◆ THE RECORDS
******
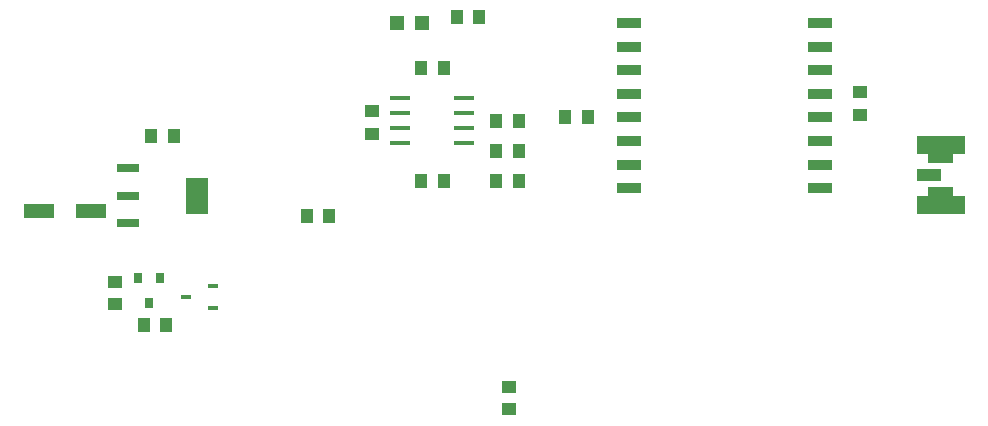
<source format=gtp>
G04 DipTrace 3.2.0.1*
G04 Teensy3.6TouchDisplayLoRaV03.gtp*
%MOIN*%
G04 #@! TF.FileFunction,Paste,Top*
G04 #@! TF.Part,Single*
%AMOUTLINE4*
4,1,4,
-0.03937,-0.015748,
0.03937,-0.015748,
0.03937,0.015748,
-0.03937,0.015748,
-0.03937,-0.015748,
0*%
%AMOUTLINE5*
4,1,4,
0.03937,0.015748,
-0.03937,0.015748,
-0.03937,-0.015748,
0.03937,-0.015748,
0.03937,0.015748,
0*%
%AMOUTLINE6*
4,1,4,
0.08,-0.03,
0.08,0.03,
-0.08,0.03,
-0.08,-0.03,
0.08,-0.03,
0*%
%AMOUTLINE7*
4,1,4,
0.04,-0.02,
0.04,0.02,
-0.04,0.02,
-0.04,-0.02,
0.04,-0.02,
0*%
%ADD36R,0.1X0.05*%
%ADD43R,0.047244X0.047244*%
%ADD45R,0.031496X0.035433*%
%ADD77R,0.070866X0.015748*%
%ADD79R,0.076772X0.120079*%
%ADD81R,0.076772X0.029528*%
%ADD93R,0.033465X0.017717*%
%ADD111R,0.051181X0.043307*%
%ADD113R,0.043307X0.051181*%
%ADD124OUTLINE4*%
%ADD125OUTLINE5*%
%ADD126OUTLINE6*%
%ADD127OUTLINE7*%
%FSLAX26Y26*%
G04*
G70*
G90*
G75*
G01*
G04 TopPaste*
%LPD*%
D113*
X2256103Y1743701D3*
X2181299D3*
D111*
X3393701Y2037360D3*
Y1962557D3*
X1768557Y1974785D3*
Y1899982D3*
D113*
X1549830Y1624822D3*
X1624633D3*
X2256103Y1943701D3*
X2181299D3*
D36*
X831201Y1643701D3*
X656201D3*
D113*
X1031299Y1893701D3*
X1106103D3*
D43*
X1935029Y2268701D3*
X1852352D3*
D45*
X1062381Y1418593D3*
X987578D3*
X1024979Y1335916D3*
D93*
X1237362Y1318604D3*
Y1393407D3*
X1146811Y1356005D3*
D113*
X2006103Y2118701D3*
X1931299D3*
X1081129Y1262360D3*
X1006326D3*
D111*
X912397Y1331103D3*
Y1405906D3*
D113*
X1931299Y1743701D3*
X2006103D3*
X2050019Y2287439D3*
X2124822D3*
D111*
X2224759Y981139D3*
Y1055942D3*
D113*
X2412239Y1956037D3*
X2487042D3*
X2256103Y1843701D3*
X2181299D3*
D124*
X3262598Y1718110D3*
Y1796851D3*
Y1875591D3*
Y1954331D3*
Y2033071D3*
Y2111811D3*
Y2190551D3*
Y2269292D3*
D125*
X2624803D3*
Y2190551D3*
Y2111811D3*
Y2033071D3*
Y1954331D3*
Y1875591D3*
Y1796851D3*
Y1718110D3*
D81*
X954528Y1784252D3*
Y1693701D3*
Y1603150D3*
D79*
X1182874Y1693701D3*
D77*
X2075000Y1868701D3*
Y1918701D3*
Y1968701D3*
Y2018701D3*
X1862402D3*
Y1968701D3*
Y1918701D3*
Y1868701D3*
G36*
X3587683Y1743443D2*
X3617675D1*
Y1781481D1*
X3587683D1*
Y1743443D1*
G37*
G36*
X3620705Y1691521D2*
X3704671D1*
Y1723579D1*
X3620705D1*
Y1691521D1*
G37*
G36*
X3704723Y1833325D2*
X3620705D1*
Y1801397D1*
X3704723D1*
Y1833325D1*
G37*
D126*
X3663702Y1862449D3*
Y1662449D3*
D127*
X3623702Y1762449D3*
M02*

</source>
******
◆ DIRECTIVE
Please print the lines exactly, from the top of the material through the line with "X2412239Y1956037D3*", and omit the pictures.

◆ RESPONSE BELOW
<source format=gtp>
G04 DipTrace 3.2.0.1*
G04 Teensy3.6TouchDisplayLoRaV03.gtp*
%MOIN*%
G04 #@! TF.FileFunction,Paste,Top*
G04 #@! TF.Part,Single*
%AMOUTLINE4*
4,1,4,
-0.03937,-0.015748,
0.03937,-0.015748,
0.03937,0.015748,
-0.03937,0.015748,
-0.03937,-0.015748,
0*%
%AMOUTLINE5*
4,1,4,
0.03937,0.015748,
-0.03937,0.015748,
-0.03937,-0.015748,
0.03937,-0.015748,
0.03937,0.015748,
0*%
%AMOUTLINE6*
4,1,4,
0.08,-0.03,
0.08,0.03,
-0.08,0.03,
-0.08,-0.03,
0.08,-0.03,
0*%
%AMOUTLINE7*
4,1,4,
0.04,-0.02,
0.04,0.02,
-0.04,0.02,
-0.04,-0.02,
0.04,-0.02,
0*%
%ADD36R,0.1X0.05*%
%ADD43R,0.047244X0.047244*%
%ADD45R,0.031496X0.035433*%
%ADD77R,0.070866X0.015748*%
%ADD79R,0.076772X0.120079*%
%ADD81R,0.076772X0.029528*%
%ADD93R,0.033465X0.017717*%
%ADD111R,0.051181X0.043307*%
%ADD113R,0.043307X0.051181*%
%ADD124OUTLINE4*%
%ADD125OUTLINE5*%
%ADD126OUTLINE6*%
%ADD127OUTLINE7*%
%FSLAX26Y26*%
G04*
G70*
G90*
G75*
G01*
G04 TopPaste*
%LPD*%
D113*
X2256103Y1743701D3*
X2181299D3*
D111*
X3393701Y2037360D3*
Y1962557D3*
X1768557Y1974785D3*
Y1899982D3*
D113*
X1549830Y1624822D3*
X1624633D3*
X2256103Y1943701D3*
X2181299D3*
D36*
X831201Y1643701D3*
X656201D3*
D113*
X1031299Y1893701D3*
X1106103D3*
D43*
X1935029Y2268701D3*
X1852352D3*
D45*
X1062381Y1418593D3*
X987578D3*
X1024979Y1335916D3*
D93*
X1237362Y1318604D3*
Y1393407D3*
X1146811Y1356005D3*
D113*
X2006103Y2118701D3*
X1931299D3*
X1081129Y1262360D3*
X1006326D3*
D111*
X912397Y1331103D3*
Y1405906D3*
D113*
X1931299Y1743701D3*
X2006103D3*
X2050019Y2287439D3*
X2124822D3*
D111*
X2224759Y981139D3*
Y1055942D3*
D113*
X2412239Y1956037D3*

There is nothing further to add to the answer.